部落解放同盟──部落差別の解放運動を展開する全国組織だが、かつての同団体による激しい糾弾活動がマスコミなどからは恐れられ、部落問題に言及すること自体が、いつからかタブー視されていった。しかし、そんな事なかれ主義は、差別をなくすことにはつながらないのではないか?そこで今回は、差別解消に役立ち、部落問題を理解するための本を、解放運動のリーダーである、部落解放同盟中央本部・中央執行委員長の組坂繁之氏に挙げてもらった。
部落解放同盟中央本部・中央執行委員長の組坂繁之氏(写真/有高唯之)
──まずは、「これを読むと部落問題がよくわかる」というお勧めの本を教えていただけますか?

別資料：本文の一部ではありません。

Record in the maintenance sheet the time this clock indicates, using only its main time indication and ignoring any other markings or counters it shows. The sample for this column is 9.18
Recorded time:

組坂 ひとつは高山文彦さんの『水平記 松本治一郎と部落解放運動の100年』【1】です。この本は、取材や資料を駆使して、「解放の父」と呼ばれ、部落解放同盟の初代中央執行委員長を務めた松本治一郎先生の人生を描ききった秀作です。そもそも部落問題とはどういうもので、戦前戦後を通じた解放運動がいかに展開されたかが具体的に描かれており、高山さんの文章も魅力的で一気に読み進めることができるはずです。また、解放同盟中央本部が編纂した『松本治一郎伝』(解放出版社/87年)や松本先生の愛弟子であり、私の直接の師匠でもあった上杉佐一郎先生(元解放同盟中央執行委員長)の『上杉佐一郎伝』【2】などは400ページ前後ある分厚い評伝ですが、読んでいただくと非常に参考になると思います。ほかには、戦前からの活動家で2代目の中央執行委員長になった朝田善之助さんの『差別と闘いつづけて』【3】。これは、戦前の強烈な弾圧の時代から、戦後、行政当局の部落問題に対する姿勢が変わっていく姿を描いており、解放運動とは何を目指すものかということを知る上で参考になる本です。それと本にはなっていませんが、ぜひ読んでいただきたいのが水平社宣言ですね。大正11年に解放同盟の前身である全国水平社が創立された際、部落出身者自らの手で解放を勝ちとることを宣言した文章で、まさに我々の原点です。この水平社宣言を受けて書かれた、全国同和教育研究協議会委員長の西口敏夫先生の『詩集・水平社宣言讃歌』(奈良県部落解放研究会/71年)や、部落史研究を行い、同和問題の解決に尽した大阪市立大学名誉教授の原田伴彦先生の『被差別部落の歴史』(朝日新聞社/73年)もお勧めです。まずは、こうした古典から当たっていただくといいと思います。